Wyszukiwanie ekwiwalentów w Polsko-Słowackim Korpusie Równoległym

Petrincová, Marianna

Wyszukiwanie ekwiwalentów w Polsko-Słowackim Korpusie Równoległym

Abstract

This paper deals with a comparison of two closely related languages, Polish and Slovak, and focuses on prefixed verbs, in the case of which this proximity is especially visible, and which may cause problems for translators and lexicographers. In the paper the prefixed verbs are treated as a lexicographic problem and a possible solution is presented that involves searching for equivalents in real translations. A small parallel Polish-Slovak corpus was created for the purpose of this research. In the paper the process of compiling the corpus is described, starting with the acquisition of parallel texts, through texts processing and choosing corpus tools, and ending with the annotation and lemmatization of texts.

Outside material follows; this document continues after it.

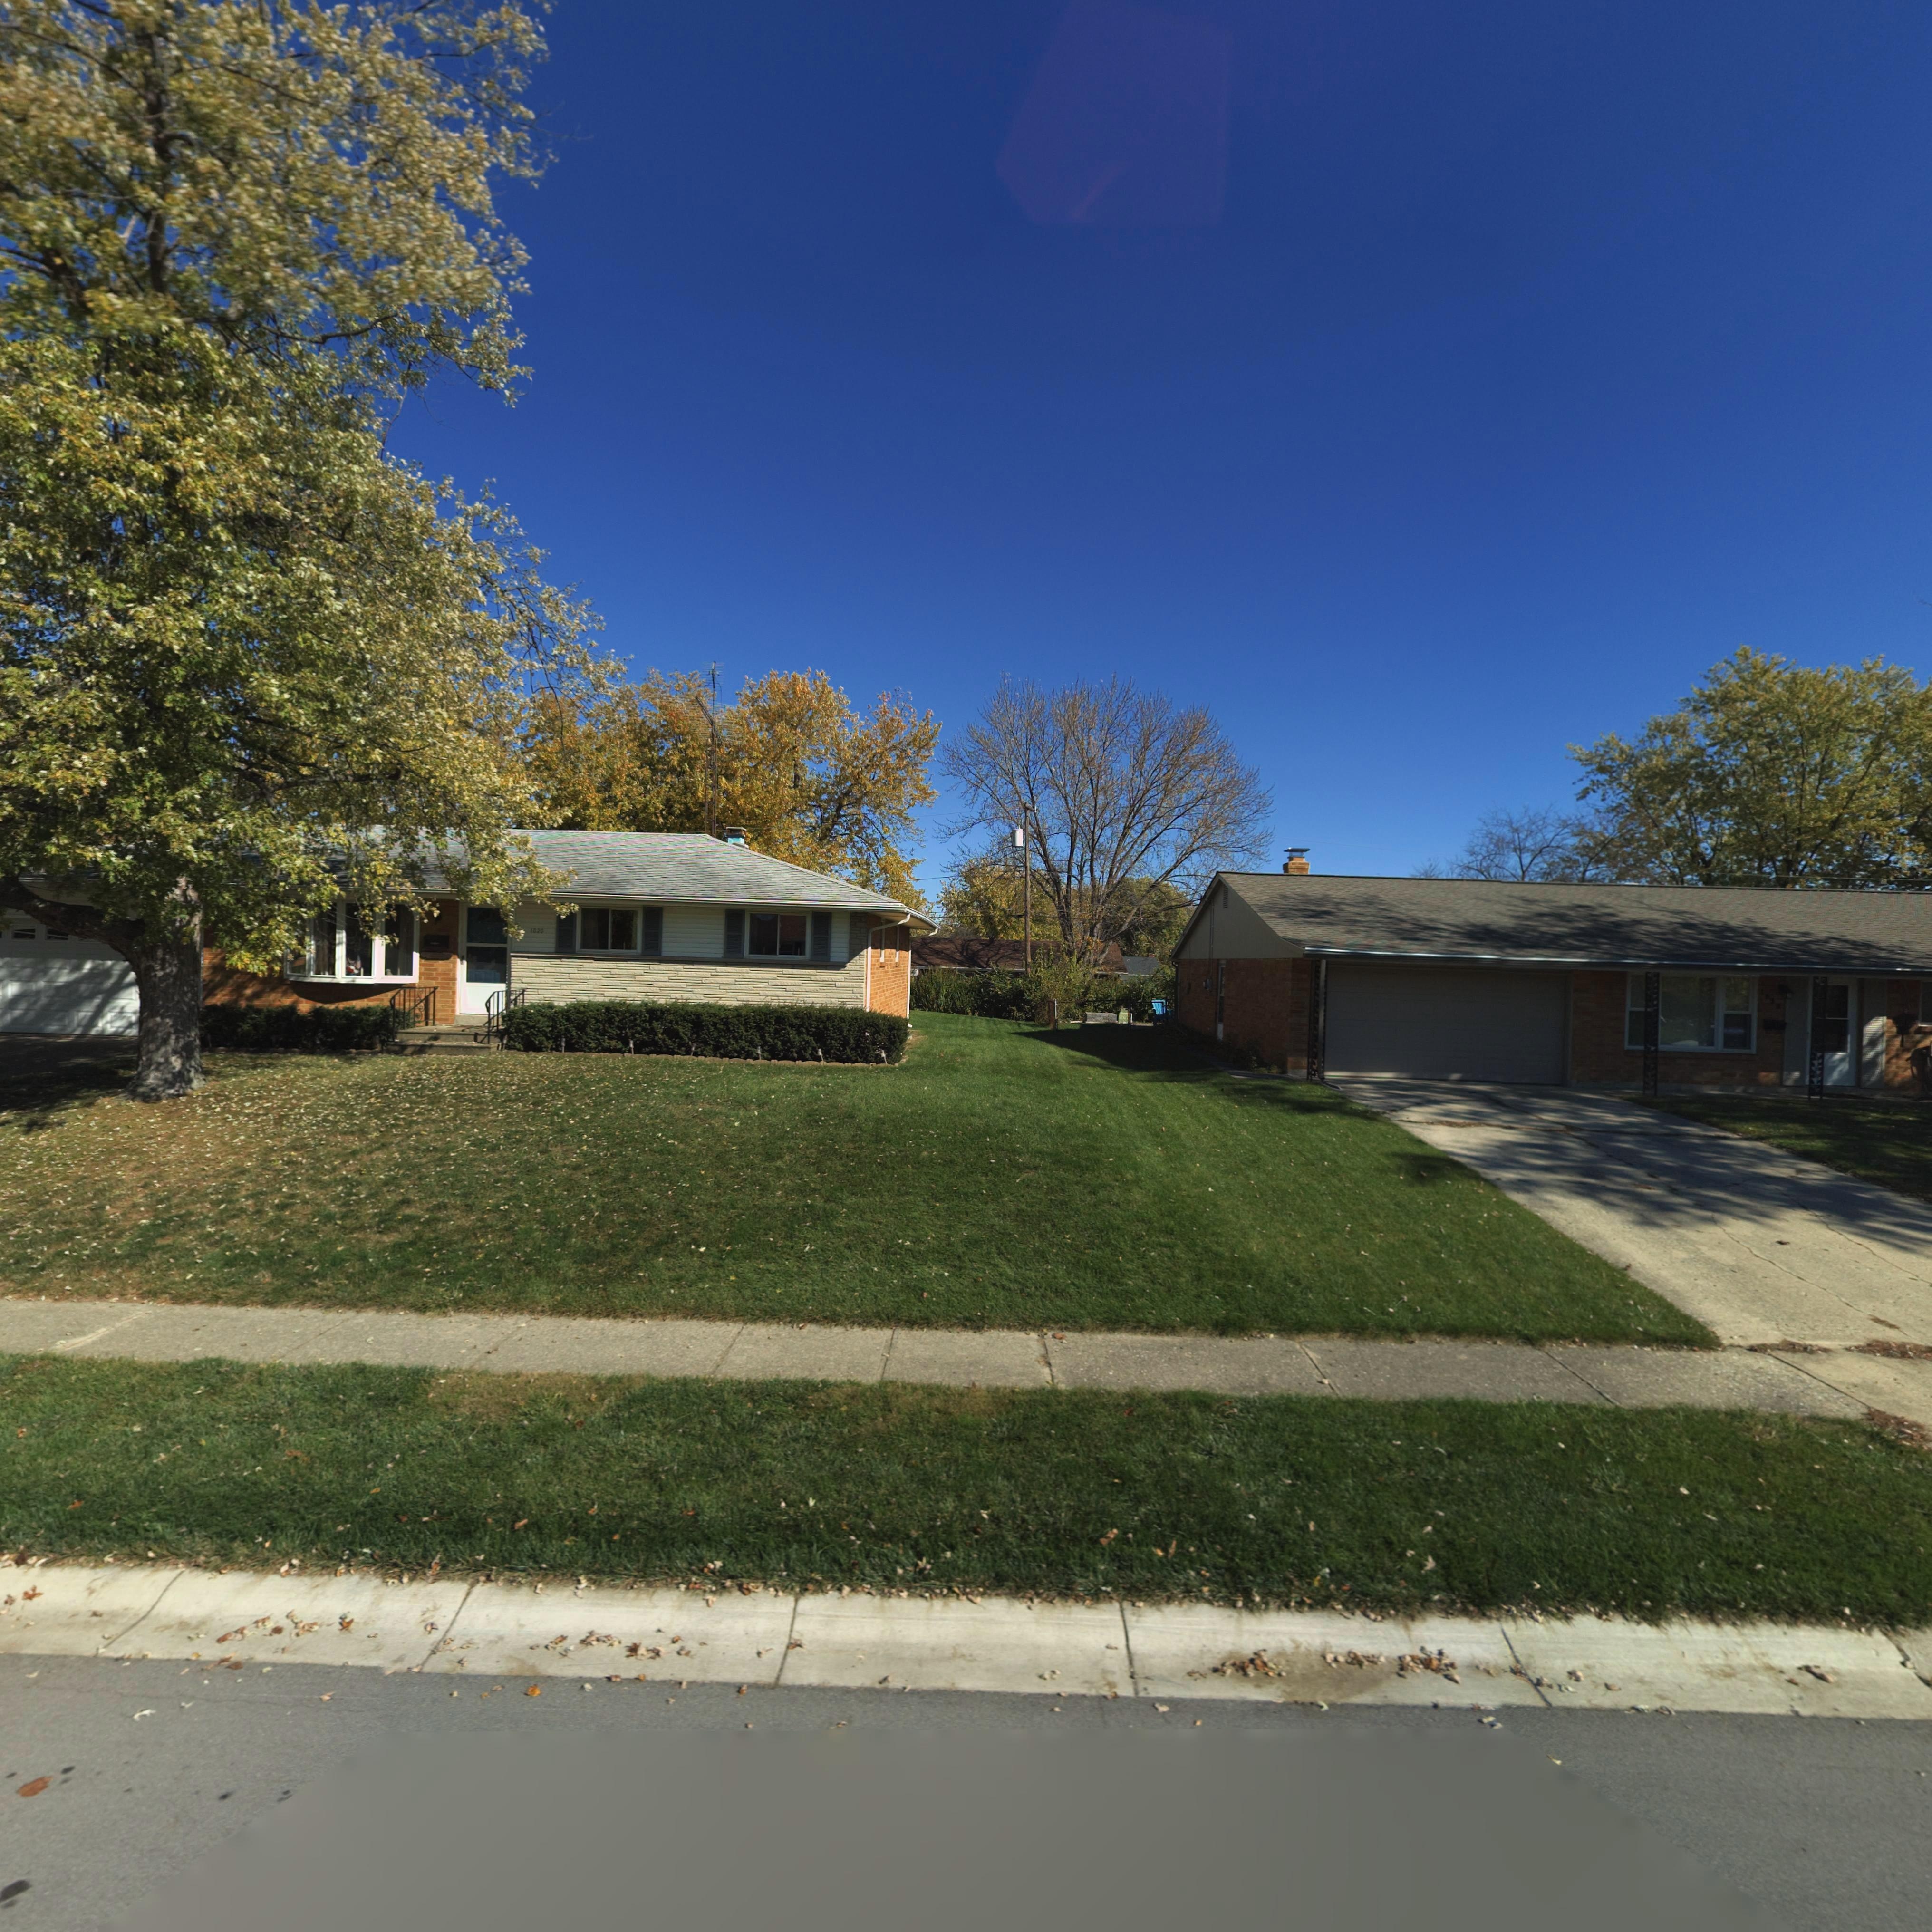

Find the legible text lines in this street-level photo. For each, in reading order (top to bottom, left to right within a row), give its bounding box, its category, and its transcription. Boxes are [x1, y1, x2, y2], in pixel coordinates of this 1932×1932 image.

[530, 927, 545, 934] StreetNumber: 1020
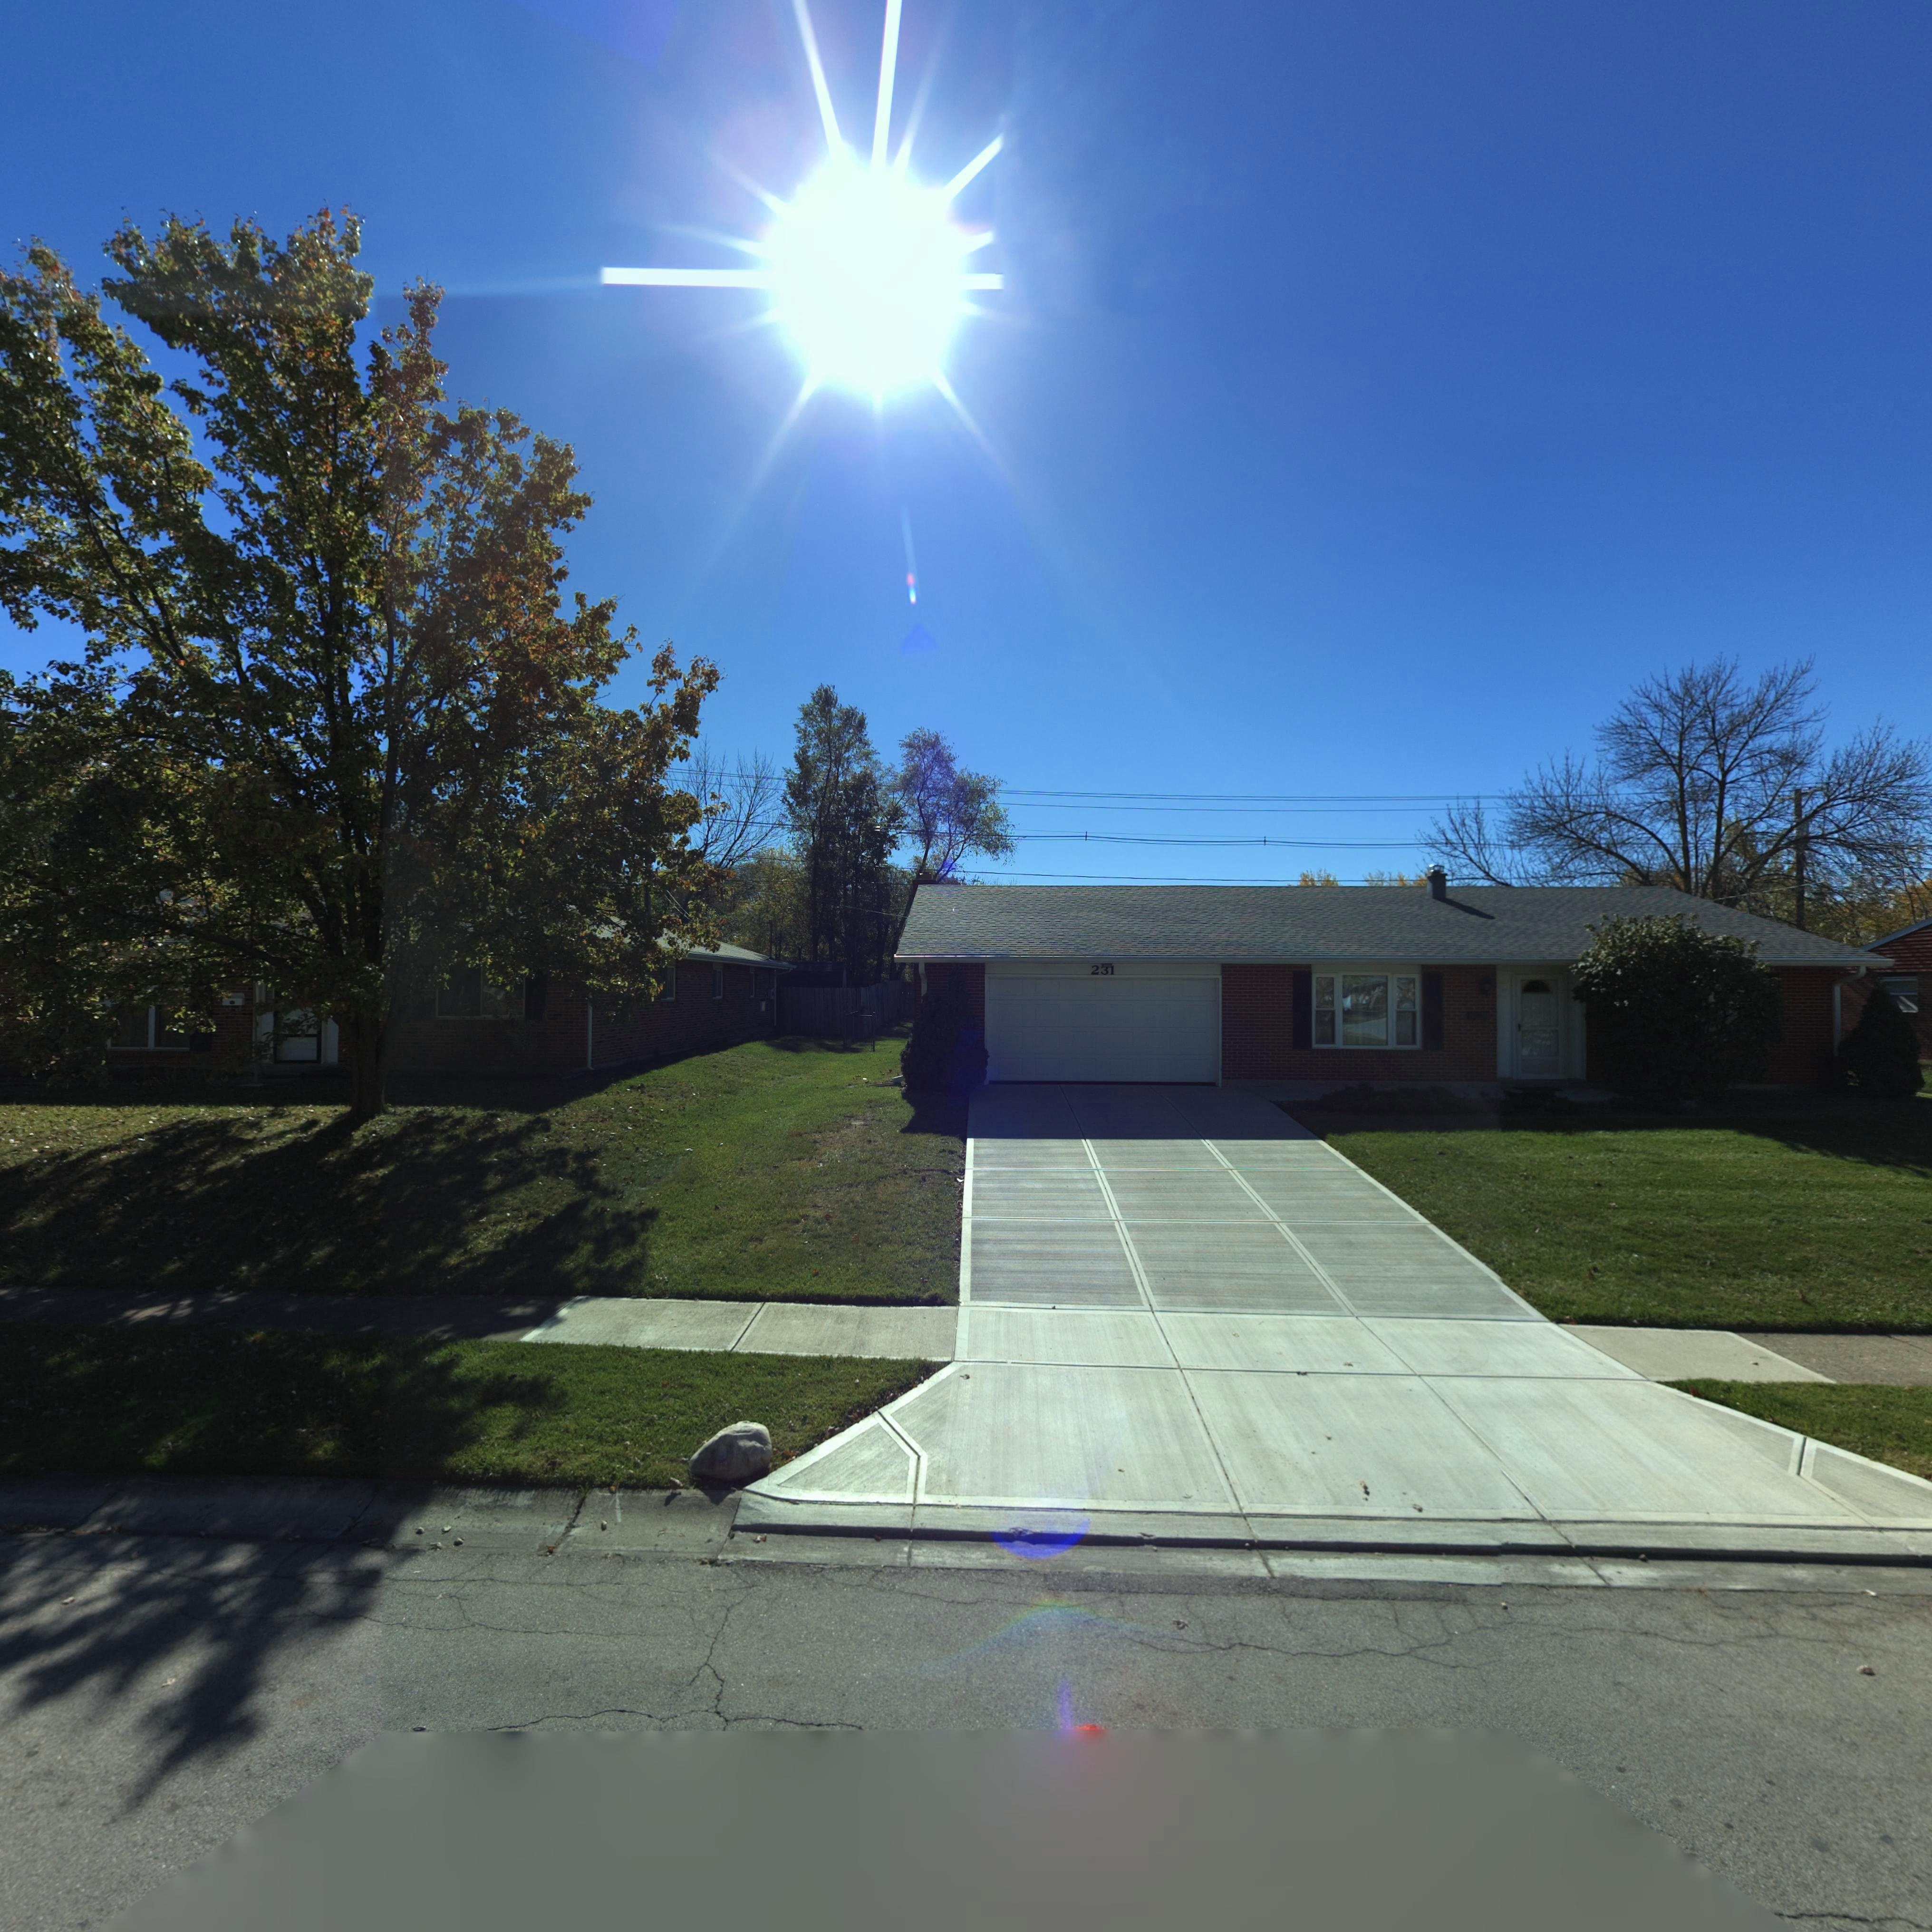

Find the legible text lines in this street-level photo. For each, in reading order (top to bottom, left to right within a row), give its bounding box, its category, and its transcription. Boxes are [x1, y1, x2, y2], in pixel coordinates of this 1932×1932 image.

[1090, 965, 1114, 975] StreetNumber: 231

Next, an analysis of the equivalents of prefixed verbs found in the corpus was carried out to measure their lexicographic potential, i.e. their suitability to be included in the dictionary, based on their accuracy and frequency in different contexts and with different arguments. Four different levels of lexicographic potential are distinguished: high, average, low and zero lexicographic potential. The paper presents the preliminary results of corpus analysis of the lexicographic potential of the Slovak equivalents of Polish prefixed verbs which focuses on suitable lexicographic material. Since this paper presents a small part of more extensive research on verbs with different prefixes, only an analysis of equivalents of verbs with prefix u- and roz- (ubierać, ubrać, ukrywać, ubolewać, rozciągać się, rozlec się) is presented. The last part of the paper discusses problems found along the way, and it considers the adjustments to the evaluation process. The problems include, among others: the size of the corpus, the number of occurrences, the evaluation method as such (where the goal is to adjust it so as it is the most objective method possible but without compromising the intuitions of native or proficient speakers of the two languages), and, finally, the inconsistency of the information provided by the Word Sketch tool in the Sketch Engine, which produces slightly different results for the Polish and Slovak reference corpora. Overall, the presented analysis demonstrates how parallel corpora can be used to improve the quality of bilingual dictionaries by providing translation equivalents from the real translations.

Description

Gruszczyńska, Ewa; Leńko-Szymańska, Agnieszka, red. (2016). Polskojęzyczne korpusy równoległe. Polish-language Parallel Corpora. Warszawa: Instytut Lingwistyki Stosowanej, pp. 144-155.